66-year-old financier Jeffrey Epstein was arrested outside an airport in New Jersey on Saturday on suspicion of sex trafficking underage girls in the early 2000s.
The indictment alleges that Epstein molested dozens of underage girls between the years of 1999 and 2005, paying them for "massages" that turned into sexual abuse. Epstein pleaded not guilty to the charges on Monday.
Epstein's life has been put under the microscope over the past few days. This has included his relationships with high-profile figures such as President Donald Trump, former President Bill Clinton, and Les Wexner, CEO and founder of Victoria's Secret owner L Brands.
Wexner is a particularly pertinent character in the story as he is reportedly one of Epstein's only known clients and is considered to be part of the reason that Epstein rose to prominence.
'People have said it's like we have one brain between two of us: each has a side'
Epstein left New York-based investment bank Bear Stearns 1981 to start his own firm, which exclusively managed the money of billionaires.
"I was the only person crazy enough, or arrogant enough, or misplaced enough, to make my limit a billion dollars or more," he has frequently said, according to a Vanity Fair report from 2011.
While Epstein denied that Wexner "made him," Wexner was one of his first clients; the two men came into contact in the mid- to late 1980s, when Wexner was already a well-established
Epstein was responsible for managing Wexner's money and was later given the power of fiduciary over all of his private trusts and foundations.

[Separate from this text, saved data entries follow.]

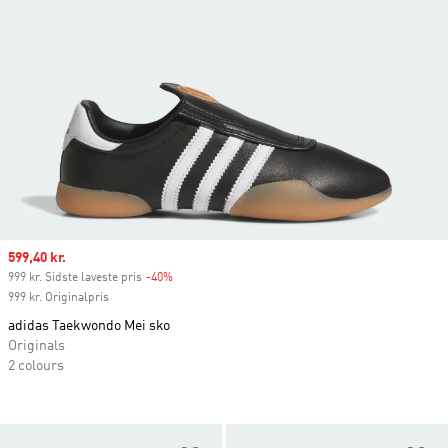
Sale price
599,40 kr.
999 kr. Sidste laveste pris
-40%
Discount
999 kr. Originalpris
adidas Taekwondo Mei sko
Originals
2 colours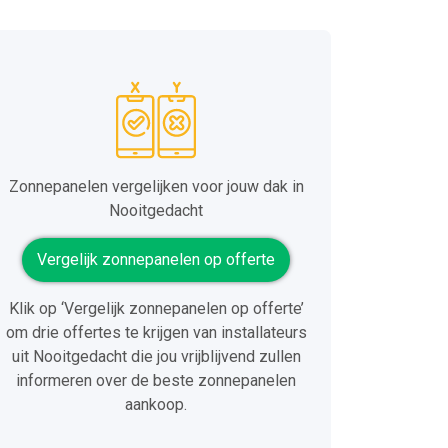
Zonnepanelen vergelijken voor jouw dak in
Nooitgedacht
Vergelijk zonnepanelen op offerte
Klik op ‘Vergelijk zonnepanelen op offerte’
om drie offertes te krijgen van installateurs
uit Nooitgedacht die jou vrijblijvend zullen
informeren over de beste zonnepanelen
aankoop.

"Wexner saw in Jeffrey the type of person who had the potential to realize his [Jeffrey's] dreams," a person who worked closely with both men told Vanity Fair. "He gave Jeffrey the ball, and Jeffrey hit it out of the park."
"People have said it's like we have one brain between two of us: each has a side," Epstein previously said, according to Vanity Fair.
Rick Friedman/Corbis via Getty Images
It was a relationship so strong that Wexner reportedly passed on his Manhattan home to Epstein.
The house, which was recently valued at $77 billion by Bloomberg and is believed to be the largest private residence in Manhattan, was bought by Wexner for $13.2 million, through one of his trusts, in 1989.
Epstein later moved in after Wexner and his wife, Abigail, moved to Ohio, where L Brands' headquarters is based, in 1996. According to Bloomberg, Wexner's trust transferred ownership of the house to Epstein in 2011 - for $0.
Epstein lived in this Manhattan townhouse up until the time of his arrest, and prosecutors are in the process of seizing the house.
A spokesperson for L Brands did not immediately respond to Business Insider's request for comment on the relationship between Wexner and Epstein. However, in 2018, the company told Forbes that Wexner had cut ties with Epstein more than a decade earlier.
In April, Maria Farmer claimed that she was sexually assaulted by Epstein and his alleged madam, British socialite Ghislaine Maxwell, on different occasions in the 1990s, The Daily Beast reported. Farmer said that one of these occasions was while she stayed at Wexner's Ohio mansion.